Write the next part of the satirical piece on parenting styles, starting right after its final sentence.

**PAGE TEXT:**
________

SMUG parenting blogs may be trying to persuade you to be a ‘hummingbird’ parent, but why not try these more natural styles instead? 

Lord of the Flies

Without the civilising influence of others, small groups quickly revert to feral savagery, fighting wars, slaughtering each other and creating strange religions. But after that they pretty much settle down and govern themselves, so worth considering. Popular during lockdown and many families have adopted it permanently.


Unlike helicopter parenting, which involves constant attentive hovering around child, submarine parenting means mainly ignoring them until the perfect opportunity to torpedo them with an embarrassing comment or anecdote in front of their mates.

Priti Patel

Previously known as ‘authoritarian’, Priti Patel parenting means harsh behavioural crackdowns way out of proportion to the crime, like being sent to live in the shed and eat leaves foraged from the garden for spilling a glass of juice. Deliver with a smirk for maximum psychological damage.

________

**DATA SHOWN:**
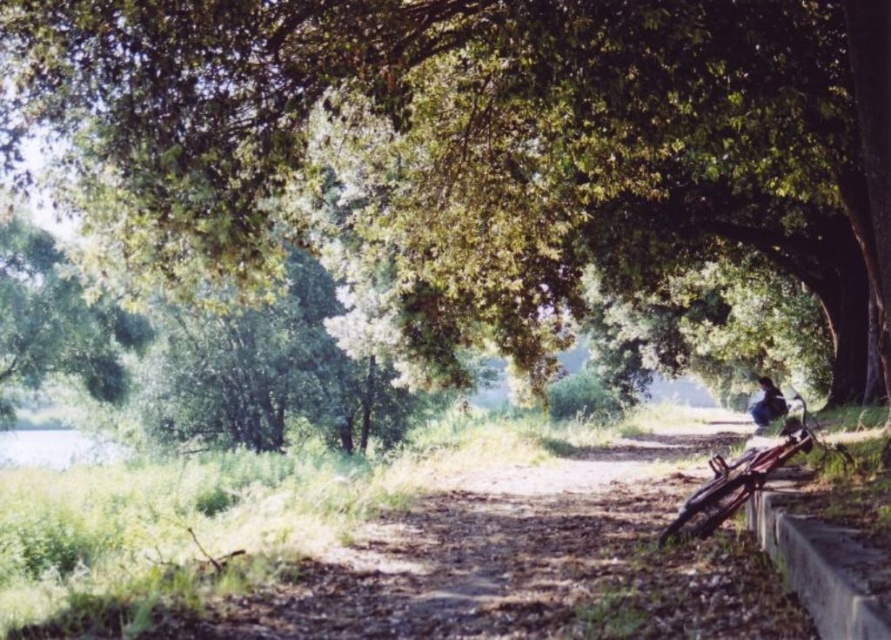
You are planning to walk along the dirt path in the scene. You need to know which object, the green leafy tree at center or the dark blue fabric at lower right, is wider so you can plan your route. Which one is wider?

The green leafy tree at center is wider than the dark blue fabric at lower right.

You are standing at the point marked as point (484,145). What object is exactly at your current location?

The green leafy tree at center is located at point (484,145).

You are standing on the dirt path in the scene. You want to walk towards the green leafy tree at center and the dark blue fabric at lower right. Which object will you reach first?

You will reach the green leafy tree at center first because it is closer to the viewer than the dark blue fabric at lower right.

________

**TASK OUTPUT:**
Snoop Dogg

At the other end of the scale is copying Snoop, frittering money on expensive fripperies and being as chilled as possible, and always being available for PlayStation sessions, watching cartoons or just to talk, as long as you’re not doing bong hits in the garage. Likely just as successful long-term.

Takeshi’s Castle

You know when you let the kids take all the cushions off the sofa, jump all over the furniture and swing from the light fittings? It becomes a style of parenting in itself when you can’t be arsed to tidy it all away and just adopt it as an unpractical but entertaining lifestyle.